THINGS TO DO
a - Return the passage of the blog post on the modern rights tradition from "I'm hardly a" to "can offer it.", copied word for word.
b - In the blog post on the modern rights tradition, where did Ivan Kenneally leave the quoted comment?
c - Write the next part of the blog post on the modern rights tradition, picking up after its final sentence.

DOCUMENT PASSAGE
Ivan Kenneally in a comment to a Peter Lawler post at Postmodern Conservative:
One could argue, as Delsol has, that the big thing now is a kind of cosmopolitanism without Xn faith, or a peculiarly secular interpretation of the Pauline spiritual unity of mankind. In a sense, today’s cosmopolitanism is easier to theoretically construct since the archimidean point, human rights, is so emptied of real content but practuially harder since there’s so little that functions as the ground of political unity.
I'm hardly a PoMoCon as the posters there call themselves, and I've not been reading there stuff long enough to understand exactly what one is, but I'm intrigued by the concept. I largely agree with them regarding the limitations, even the sickness of modernity, but I'm not so sure I'm groping for remedies in the same places that they are, even though I share the faith with them.
It could be that I just don't understand their point of departure well enough to understand why they think it, but PoMoCons and PaleoCons like Larison, seem to have a problem with the modern rights tradition. I'm not sure why, and I'd like some clarification on the point if any readers can offer it.
I left my own comment asking Kenneally for clarification:
Could you clarify why the rights tradition is empty of content? This seems to be a PaleoCon/PoMoCon meme, and I’m not sure what the basis for it is.

INFORMATION GIVEN
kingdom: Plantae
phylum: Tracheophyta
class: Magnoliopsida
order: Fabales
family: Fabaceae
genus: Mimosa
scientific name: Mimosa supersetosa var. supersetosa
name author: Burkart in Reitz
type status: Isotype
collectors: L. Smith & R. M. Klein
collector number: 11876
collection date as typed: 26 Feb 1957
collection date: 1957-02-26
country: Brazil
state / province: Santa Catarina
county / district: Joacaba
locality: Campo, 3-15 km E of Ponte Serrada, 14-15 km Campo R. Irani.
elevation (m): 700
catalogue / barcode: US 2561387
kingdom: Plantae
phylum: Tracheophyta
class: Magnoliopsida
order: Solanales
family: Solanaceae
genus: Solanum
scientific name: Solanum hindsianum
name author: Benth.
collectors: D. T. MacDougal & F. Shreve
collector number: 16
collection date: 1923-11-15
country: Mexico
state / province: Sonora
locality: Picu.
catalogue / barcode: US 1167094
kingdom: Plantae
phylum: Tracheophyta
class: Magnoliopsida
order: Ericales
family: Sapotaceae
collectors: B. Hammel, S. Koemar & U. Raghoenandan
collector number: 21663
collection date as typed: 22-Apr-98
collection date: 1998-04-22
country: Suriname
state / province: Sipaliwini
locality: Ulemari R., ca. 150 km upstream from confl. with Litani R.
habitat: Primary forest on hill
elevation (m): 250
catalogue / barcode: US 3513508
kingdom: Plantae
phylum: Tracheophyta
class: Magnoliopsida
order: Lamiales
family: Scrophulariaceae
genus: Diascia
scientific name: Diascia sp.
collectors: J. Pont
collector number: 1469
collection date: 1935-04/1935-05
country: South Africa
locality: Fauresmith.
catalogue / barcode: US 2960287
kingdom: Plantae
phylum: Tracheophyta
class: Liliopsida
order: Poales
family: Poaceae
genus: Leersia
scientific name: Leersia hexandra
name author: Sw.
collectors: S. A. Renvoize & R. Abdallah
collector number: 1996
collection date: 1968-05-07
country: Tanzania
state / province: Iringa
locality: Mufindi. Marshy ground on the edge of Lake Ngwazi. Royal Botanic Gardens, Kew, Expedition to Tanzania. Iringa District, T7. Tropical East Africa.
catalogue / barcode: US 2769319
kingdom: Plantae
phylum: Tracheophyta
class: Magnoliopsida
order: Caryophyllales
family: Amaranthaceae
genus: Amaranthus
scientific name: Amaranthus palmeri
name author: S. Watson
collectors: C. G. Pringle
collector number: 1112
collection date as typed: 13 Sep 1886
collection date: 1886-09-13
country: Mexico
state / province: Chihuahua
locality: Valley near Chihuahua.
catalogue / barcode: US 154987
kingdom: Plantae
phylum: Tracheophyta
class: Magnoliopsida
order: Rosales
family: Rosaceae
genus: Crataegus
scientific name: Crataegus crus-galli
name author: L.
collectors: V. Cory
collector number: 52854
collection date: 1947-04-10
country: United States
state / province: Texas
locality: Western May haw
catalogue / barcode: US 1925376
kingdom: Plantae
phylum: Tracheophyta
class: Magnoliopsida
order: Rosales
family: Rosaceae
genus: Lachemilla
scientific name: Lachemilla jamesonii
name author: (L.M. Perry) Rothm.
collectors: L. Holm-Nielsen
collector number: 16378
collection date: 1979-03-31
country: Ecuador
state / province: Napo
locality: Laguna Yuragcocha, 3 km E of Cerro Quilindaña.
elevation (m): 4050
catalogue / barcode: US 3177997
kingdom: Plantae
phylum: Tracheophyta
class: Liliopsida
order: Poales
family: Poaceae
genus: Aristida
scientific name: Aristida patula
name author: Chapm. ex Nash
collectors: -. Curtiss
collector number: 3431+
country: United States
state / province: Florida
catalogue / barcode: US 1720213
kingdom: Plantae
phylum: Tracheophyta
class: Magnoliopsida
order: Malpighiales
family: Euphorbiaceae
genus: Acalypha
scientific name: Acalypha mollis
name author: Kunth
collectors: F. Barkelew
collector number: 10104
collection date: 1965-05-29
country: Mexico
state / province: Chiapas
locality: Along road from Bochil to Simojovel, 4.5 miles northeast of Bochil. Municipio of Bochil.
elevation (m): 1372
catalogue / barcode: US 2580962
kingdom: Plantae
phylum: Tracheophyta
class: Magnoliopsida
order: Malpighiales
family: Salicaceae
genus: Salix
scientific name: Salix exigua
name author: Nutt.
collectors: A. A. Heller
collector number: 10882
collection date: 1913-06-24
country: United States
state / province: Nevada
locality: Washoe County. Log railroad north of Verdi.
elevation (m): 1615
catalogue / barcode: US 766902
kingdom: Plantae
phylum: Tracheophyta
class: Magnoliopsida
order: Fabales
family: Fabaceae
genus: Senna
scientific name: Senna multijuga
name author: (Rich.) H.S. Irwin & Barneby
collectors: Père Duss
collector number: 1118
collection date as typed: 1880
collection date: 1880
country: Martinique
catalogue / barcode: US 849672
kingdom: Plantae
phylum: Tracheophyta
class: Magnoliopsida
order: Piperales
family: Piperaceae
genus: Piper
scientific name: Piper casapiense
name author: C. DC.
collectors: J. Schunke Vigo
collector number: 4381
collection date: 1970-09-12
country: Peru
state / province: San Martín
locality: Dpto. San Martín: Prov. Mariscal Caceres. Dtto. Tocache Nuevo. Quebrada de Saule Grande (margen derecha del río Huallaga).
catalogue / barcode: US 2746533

LIST OF ANSWERS
a -
I'm hardly a PoMoCon as the posters there call themselves, and I've not been reading there stuff long enough to understand exactly what one is, but I'm intrigued by the concept. I largely agree with them regarding the limitations, even the sickness of modernity, but I'm not so sure I'm groping for remedies in the same places that they are, even though I share the faith with them.
It could be that I just don't understand their point of departure well enough to understand why they think it, but PoMoCons and PaleoCons like Larison, seem to have a problem with the modern rights tradition. I'm not sure why, and I'd like some clarification on the point if any readers can offer it.

b - He left it on a Peter Lawler post at Postmodern Conservative.

c -
I think there’s a common-sense understanding of rights that almost everyone grasps, regardless of how little such a person understands about sources from which the rights tradition grew. I would describe that common-sense content as a basic recognition that every human being has a fundamental dignity that must not be violated by other individuals, groups, or the state. That gets parsed out into particulars through the political process, for instance the one that gave us the Bill of Rights. How much more content do you need?
My guess is that the problem for these conservatives is there need to conflate the cultural with political, and that's something I've been arguing against here for a long time. I would agree with those who argue that the rights tradition in the West derives from Christian ideas about the universality of mankind, but does that mean that Christians own the idea? Why not just look at it as a gift to the world that the world can then take and make us of in its own in a way?
My argument here is that we live in a pluralistic world, and that Christians have to be true to themselves and to their deepest beliefs, and they have every right to make their case for the beauty and profundity of their understanding of the world and the nature and purpose of the human beings who live in it. But that does not mean that they have to make that case in the political sphere. Cosmopolitanism is a practical necessity in our world. A Christian cosmopolitanism is not empty of content. The thoughtful Christian is happy to explain the content of his beliefs to any who would be curious to find out about them, but that is not an activity for the political sphere. The Christian can bring his concerns, which of course largely derive from his Christian values and sensibility, into the political sphere, but he must argue for them using the rights language that is the lingua franca of the political sphere.
I'm interested to be challenged on this assertion. It seems so obvious to me, I'm certain I must have a blind spot that prevents me from understanding why this is difficult for thoughtful conservatives to understand.